Regulating e-pharmacy: challenges and opportunities for access and quality of care in LMIC health systems

Access to essential medicines is a critical building block of the health system, but many low and middle-income countries (LMICs) continue to face substantial challenges in ensuring medicine accessibility, affordability and quality. The recent growth of medicine sales online represents a major disruption to pharmacy provision, presenting both challenges and opportunities across the globe. Whilst e-pharmacy businesses were initially the preserve of high-income countries, in the past decade they have been growing rapidly in LMICs, and have gained attention due to public health concerns, including the sale of prescription-only medicines without a prescription; the sale of substandard and falsified medicines; inadequate provision of information to patients; and erosion of the doctor-pharmacist-patient relationship. Further non-health-related risks include consumer fraud and lack of data privacy. The COVID-19 pandemic is encouraging a further surge in online sales, and an associated rise in cybercrime. However, e-pharmacy also presents opportunities for enhancing access to medicines, particularly for those with problems accessing traditional pharmacy services, or requiring regular medication. Regulatory systems are crucial in managing these risks and opportunities, but are hampered by lack of consensus on appropriate approaches, lack of skills and capacity among regulators, and difficulties in using national regulatory frameworks to control markets operating across country boundaries. However, analysis of LMIC e-pharmacy markets from a health systems perspective remains very limited.

We will address this knowledge gap by assessing the performance of e-pharmacies in India and Kenya, and analysing the systems that regulate them. We will characterize the e-pharmacy market in each setting in terms of its market structure and business models. We will then assess e-pharmacy performance in terms of the quality, safety and affordability of medicine provision, using online standardised patients. The quality of a sub-set of medicines obtained will be tested. We will critically appraise e-pharmacy regulation by mapping existing regulatory frameworks and accountability mechanisms, and explore implementation in practice and views on regulatory alternatives with a wide range of national and international stakeholders. Finally, reflecting the hotly contested nature of debates around e-pharmacy, we will study the policy processes that influence the design and implementation of its regulation, documenting the stakeholders involved and the institutions, interests, ideas and networks that influence them.

The research will guide policy makers, regulators and other stakeholders on approaches for strengthening regulation of e-pharmacy and improving the quality, safety and accessibility of medicine provision.

E-pharmacy is a growing phenomenon in low and middle-income countries. It has the potential to improve accessibility, reduce prices, and enhance quality assurance, yet public health concerns abound. Inappropriate use of prescription-only medicines purchased online is argued to lead to increased morbidity and mortality, antibiotic resistance and controlled prescription drug use disorders, with cyber-security threats also a significant risk.
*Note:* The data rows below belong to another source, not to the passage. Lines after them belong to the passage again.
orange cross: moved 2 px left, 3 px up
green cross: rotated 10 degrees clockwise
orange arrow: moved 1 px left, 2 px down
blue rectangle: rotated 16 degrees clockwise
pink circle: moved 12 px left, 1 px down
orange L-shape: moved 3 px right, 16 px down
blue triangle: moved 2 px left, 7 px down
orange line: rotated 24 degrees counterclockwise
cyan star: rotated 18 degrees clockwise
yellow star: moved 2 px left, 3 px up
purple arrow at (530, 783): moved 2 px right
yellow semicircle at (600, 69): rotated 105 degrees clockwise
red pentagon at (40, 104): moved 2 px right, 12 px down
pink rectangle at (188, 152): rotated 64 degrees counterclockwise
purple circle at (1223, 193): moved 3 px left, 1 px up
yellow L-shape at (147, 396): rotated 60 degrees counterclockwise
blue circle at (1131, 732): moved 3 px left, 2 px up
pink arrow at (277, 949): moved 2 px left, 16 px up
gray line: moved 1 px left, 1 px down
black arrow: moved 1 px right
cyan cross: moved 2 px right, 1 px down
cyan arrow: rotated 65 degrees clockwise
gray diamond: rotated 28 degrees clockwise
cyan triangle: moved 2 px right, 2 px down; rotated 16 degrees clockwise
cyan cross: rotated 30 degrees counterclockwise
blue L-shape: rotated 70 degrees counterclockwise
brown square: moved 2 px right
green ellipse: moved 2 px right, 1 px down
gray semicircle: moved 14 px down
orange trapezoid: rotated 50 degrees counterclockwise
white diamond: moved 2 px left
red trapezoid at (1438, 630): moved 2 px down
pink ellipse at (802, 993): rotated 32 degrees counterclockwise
Regulation of the sector has not kept pace with these rapidly evolving, dynamic markets which operate with ease across national boundaries. This study will provide new evidence on the performance and regulation of e-pharmacies in Kenya and India- two countries at very different stages of e-pharmacy development and with contrasting political and regulatory settings.

We will characterise the e-pharmacy markets in both countries in terms of their scale, scope, business models and website regulatory compliance, using a mix of internet scraping, website review and in-depth interviews. The performance of e-pharmacies will be assessed using standardised patients (online mystery clients) to measure the proportion of cases managed in line with recommended care and government regulations, and prices charged. A sub-set of medicines purchased will be tested for quality through package inspection, and analysis of available active pharmaceutical ingredient and dissolution. We will conduct a critical appraisal of e-pharmacy regulation in each country, and assess options for amendments, drawing on document review and in-depth interviews with staff from regulatory, professional, industry and patient bodies. Finally, we will study the policy processes influencing the design and implementation of the regulatory environment, drawing on the '3I+N' framework of interests, ideas, institutions and networks.